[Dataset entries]
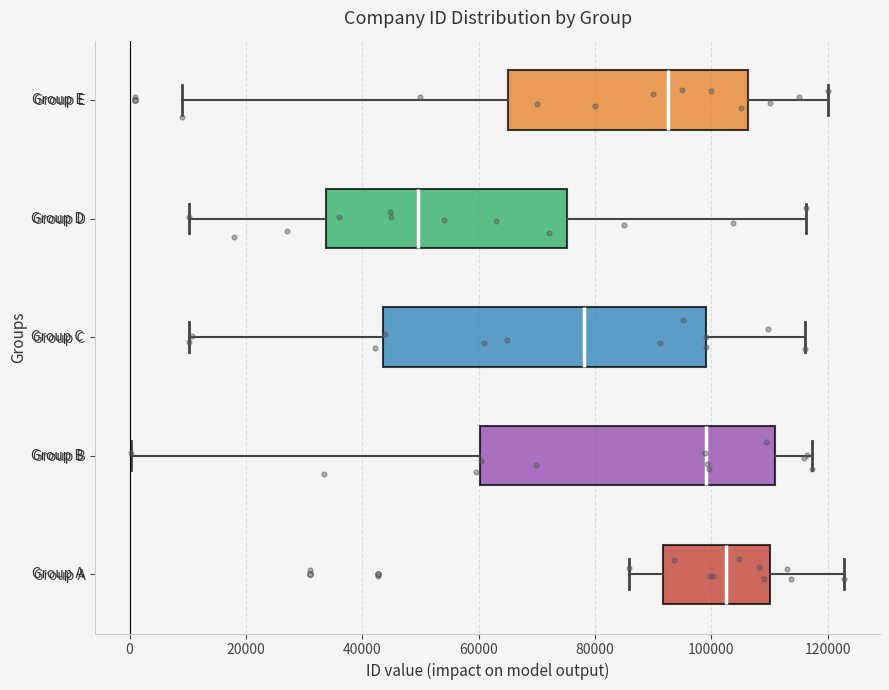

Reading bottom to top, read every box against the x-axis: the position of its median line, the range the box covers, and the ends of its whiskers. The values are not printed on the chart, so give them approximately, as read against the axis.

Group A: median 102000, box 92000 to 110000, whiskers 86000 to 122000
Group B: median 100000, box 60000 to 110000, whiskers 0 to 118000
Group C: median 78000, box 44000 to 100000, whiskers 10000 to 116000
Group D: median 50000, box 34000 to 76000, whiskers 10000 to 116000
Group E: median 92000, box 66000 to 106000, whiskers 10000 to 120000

- EXERCISE INSTRUCTIONS -
Put every line from the one containing "Group A: median" down to the one containing "Group D: median" into a Markdown table with the columns Row and Line. Number the rows and skip any blank lines.

- RESULT -
| Row | Line |
|---|---|
| 1 | Group A: median 102000, box 92000 to 110000, whiskers 86000 to 122000 |
| 2 | Group B: median 100000, box 60000 to 110000, whiskers 0 to 118000 |
| 3 | Group C: median 78000, box 44000 to 100000, whiskers 10000 to 116000 |
| 4 | Group D: median 50000, box 34000 to 76000, whiskers 10000 to 116000 |